*** Begin section ***
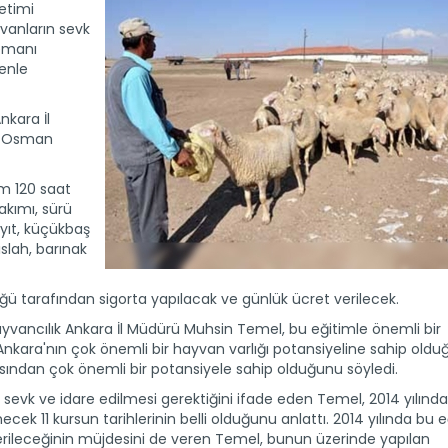
etimi
vanların sevk
lemanı
renle
nkara İl
y Osman
am 120 saat
akımı, sürü
yıt, küçükbaş
slah, barınak
lüğü tarafından sigorta yapılacak ve günlük ücret verilecek.
vancılık Ankara İl Müdürü Muhsin Temel, bu eğitimle önemli bir
, Ankara'nın çok önemli bir hayvan varlığı potansiyeline sahip old
ısından çok önemli bir potansiyele sahip olduğunu söyledi.
yi sevk ve idare edilmesi gerektiğini ifade eden Temel, 2014 yılınd
k 11 kursun tarihlerinin belli olduğunu anlattı. 2014 yılında bu e
k verileceğinin müjdesini de veren Temel, bunun üzerinde yapılan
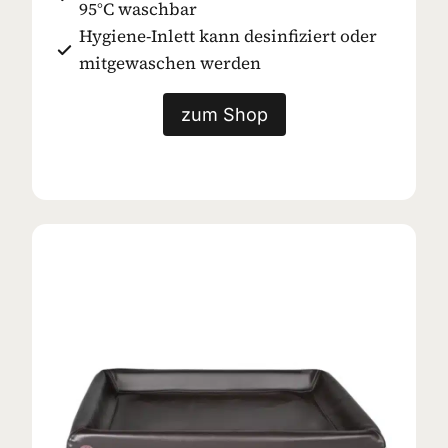
95°C waschbar
Hygiene-Inlett kann desinfiziert oder
mitgewaschen werden
zum Shop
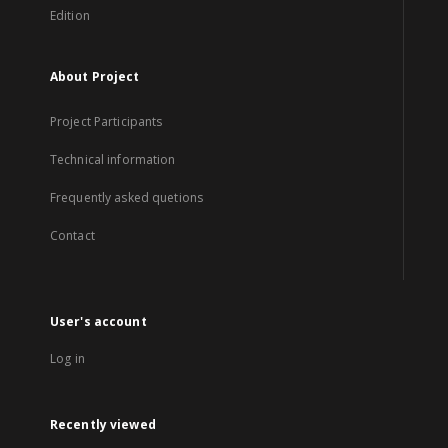
Edition
About Project
Project Participants
Technical information
Frequently asked quetions
Contact
User's account
Log in
Recently viewed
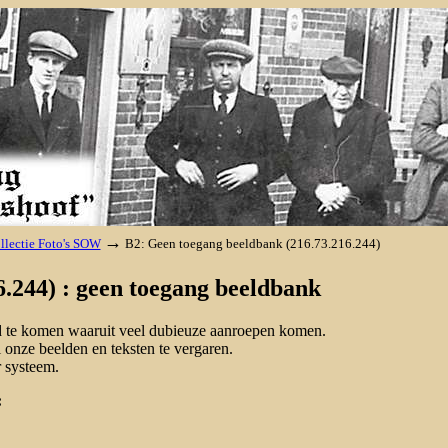
→
llectie Foto's SOW
B2: Geen toegang beeldbank (216.73.216.244)
.244) : geen toegang beeldbank
nd te komen waaruit veel dubieuze aanroepen komen.
onze beelden en teksten te vergaren.
 systeem.
:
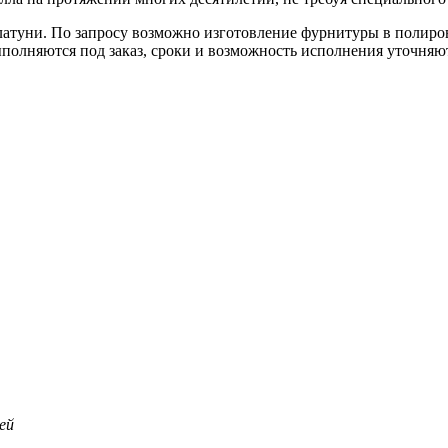
 латуни. По запросу возможно изготовление фурнитуры в полир
олняются под заказ, сроки и возможность исполнения уточняют
ей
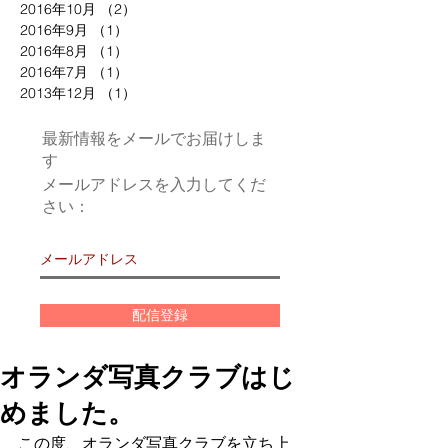
2016年10月
（2）
2件の記事
2016年9月
（1）
1件の記事
2016年8月
（1）
1件の記事
2016年7月
（1）
1件の記事
2013年12月
（1）
1件の記事
最新情報をメールでお届けしま
す
メールアドレスを入力してくだ
さい：
配信登録
オランダ写真クラブはじ
めました。
この度、オランダ写真クラブを立ち上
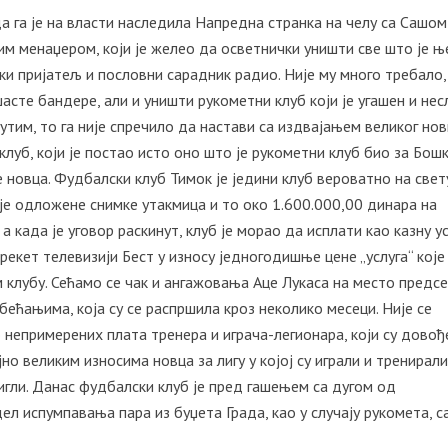
а га је на власти наследила Напредна странка на челу са Сашом
м менаџером, који је желео да осветнички уништи све што је њ
и пријатељ и пословни сарадник радио. Није му много требало,
сте бандере, али и уништи рукометни клуб који је угашен и не
утим, то га није спречило да настави са издвајањем великог нов
клуб, који је постао исто оно што је рукометни клуб био за Бош
е новца. Фудбалски клуб Тимок је једини клуб вероватно на свет
ује одложене снимке утакмица и то око 1.600.000,00 динара на
а када је уговор раскинут, клуб је морао да исплати као казну у
екет телевизији Бест у износу једногодишње цене „услуга“ које 
 клубу. Сећамо се чак и ангажовања Аце Лукаса на место предс
бећањима, која су се распршила кроз неколико месеци. Није се
 непримерених плата тренера и играча-легионара, који су довођ
но великим износима новца за лигу у којој су играли и тренирали
тигли. Данас фудбалски клуб је пред гашењем са дугом од
ел испумпавања пара из буџета Града, као у случају рукомета, 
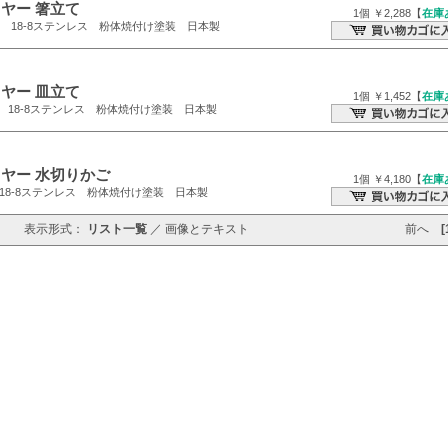
ヤー 箸立て
1個 ￥2,288【
在庫
10.5cm 18-8ステンレス 粉体焼付け塗装 日本製
ヤー 皿立て
1個 ￥1,452【
在庫
2.5cm 18-8ステンレス 粉体焼付け塗装 日本製
ヤー 水切りかご
1個 ￥4,180【
在庫
2cm 18-8ステンレス 粉体焼付け塗装 日本製
表示形式：
リスト一覧
／
画像とテキスト
前へ
[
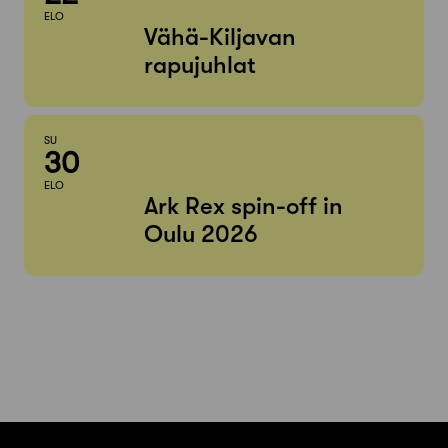
ELO
Vähä-Kiljavan
rapujuhlat
SU
30
ELO
Ark Rex spin-off in
Oulu 2026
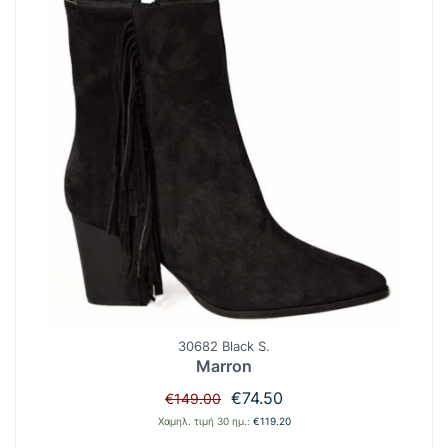
30682 Black S.
Marron
Original
Η
€
74.50
€
149.00
price
τρέχουσα
Χαμηλ. τιμή 30 ημ.:
€
119.20
was:
τιμή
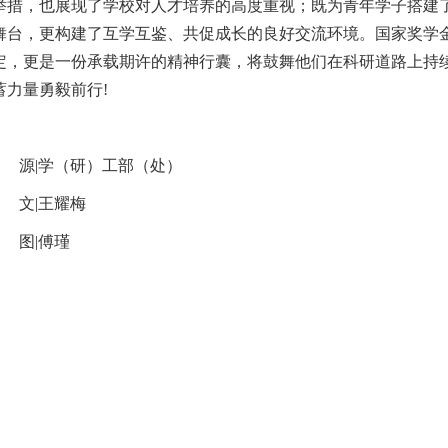
举措，
也展现了学校对人才培养的高度重视；
既为青年学子搭建
舞台，更构建了互学互鉴、共促成长的良好交流环境。国家奖学
定
，更是一份承载期许的精神行囊，将鼓舞他们在科研道路上持
蓄力量
勇毅前行
!
源
|学（研）工部（处）
文
|王耀梅
图
|傅瑾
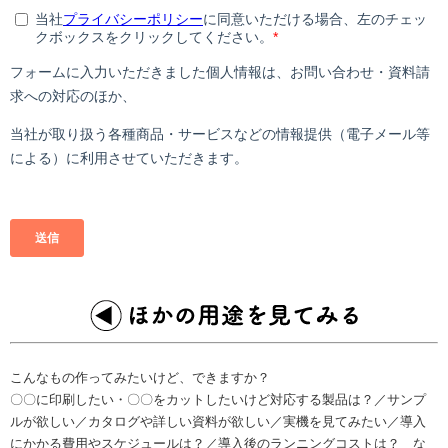
こんなもの作ってみたいけど、できますか？
〇〇に印刷したい・〇〇をカットしたいけど対応する製品は？／サンプ
ルが欲しい／カタログや詳しい資料が欲しい／実機を見てみたい／導入
にかかる費用やスケジュールは？／導入後のランニングコストは？ な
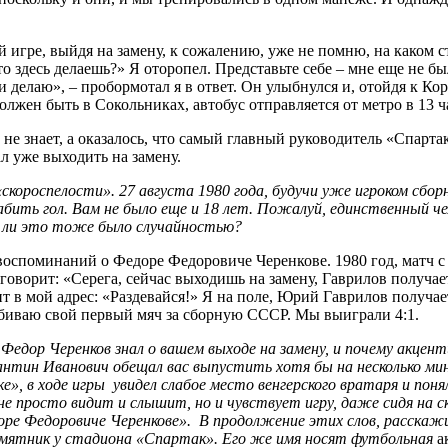
 игре, выйдя на замену, к сожалению, уже не помню, на каком с
 здесь делаешь?» Я оторопел. Представьте себе – мне еще не бы
о и делаю», – пробормотал я в ответ. Он улыбнулся и, отойдя к К
 должен быть в Сокольниках, автобус отправляется от метро в 13 
не знает, а оказалось, что самый главный руководитель «Спарта
ал уже выходить на замену.
«скороспелости». 27 августа 1980 года, будучи уже игроком сбо
бить гол. Вам не было еще и 18 лет. Пожалуй, единственный че
яд ли это тоже было случайностью?
я воспоминаний о Федоре Федоровиче Черенкове. 1980 год, матч 
оворит: «Серега, сейчас выходишь на замену, Гаврилов получает
в мой адрес: «Раздевайся!» Я на поле, Юрий Гаврилов получает 
абиваю свой первый мяч за сборную СССР. Мы выиграли 4:1.
Федор Черенков знал о вашем выходе на замену, и почему акцент
ин Иванович обещал вас выпустить хотя бы на несколько мин
е», в ходе игры увидел слабое место венгерского вратаря и поня
е просто видит и слышит, но и чувствует игру, даже сидя на с
едоре Федоровиче Черенкове». В продолжение этих слов, расска
мятник у стадиона «Спартак». Его же имя носят футбольная
а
*** End section ***
Up to and including the line with "м менаџером, који", repeat every line from the top of the entries exactly, but not the pictures.

etimi
vanların sevk
lemanı
renle
nkara İl
y Osman
am 120 saat
akımı, sürü
yıt, küçükbaş
slah, barınak
lüğü tarafından sigorta yapılacak ve günlük ücret verilecek.
vancılık Ankara İl Müdürü Muhsin Temel, bu eğitimle önemli bir
, Ankara'nın çok önemli bir hayvan varlığı potansiyeline sahip old
ısından çok önemli bir potansiyele sahip olduğunu söyledi.
yi sevk ve idare edilmesi gerektiğini ifade eden Temel, 2014 yılınd
k 11 kursun tarihlerinin belli olduğunu anlattı. 2014 yılında bu e
k verileceğinin müjdesini de veren Temel, bunun üzerinde yapılan
95°C waschbar
Hygiene-Inlett kann desinfiziert oder
mitgewaschen werden
zum Shop
Edition
About Project
Project Participants
Technical information
Frequently asked quetions
Contact
User's account
Log in
Recently viewed
→
llectie Foto's SOW
B2: Geen toegang beeldbank (216.73.216.244)
.244) : geen toegang beeldbank
nd te komen waaruit veel dubieuze aanroepen komen.
onze beelden en teksten te vergaren.
 systeem.
:
 латуни. По запросу возможно изготовление фурнитуры в полир
олняются под заказ, сроки и возможность исполнения уточняют
ей
2016年10月
（2）
2件の記事
2016年9月
（1）
1件の記事
2016年8月
（1）
1件の記事
2016年7月
（1）
1件の記事
2013年12月
（1）
1件の記事
最新情報をメールでお届けしま
す
メールアドレスを入力してくだ
さい：
配信登録
オランダ写真クラブはじ
めました。
この度、オランダ写真クラブを立ち上
а га је на власти наследила Напредна странка на челу са Сашом
м менаџером, који је желео да осветнички уништи све што је њ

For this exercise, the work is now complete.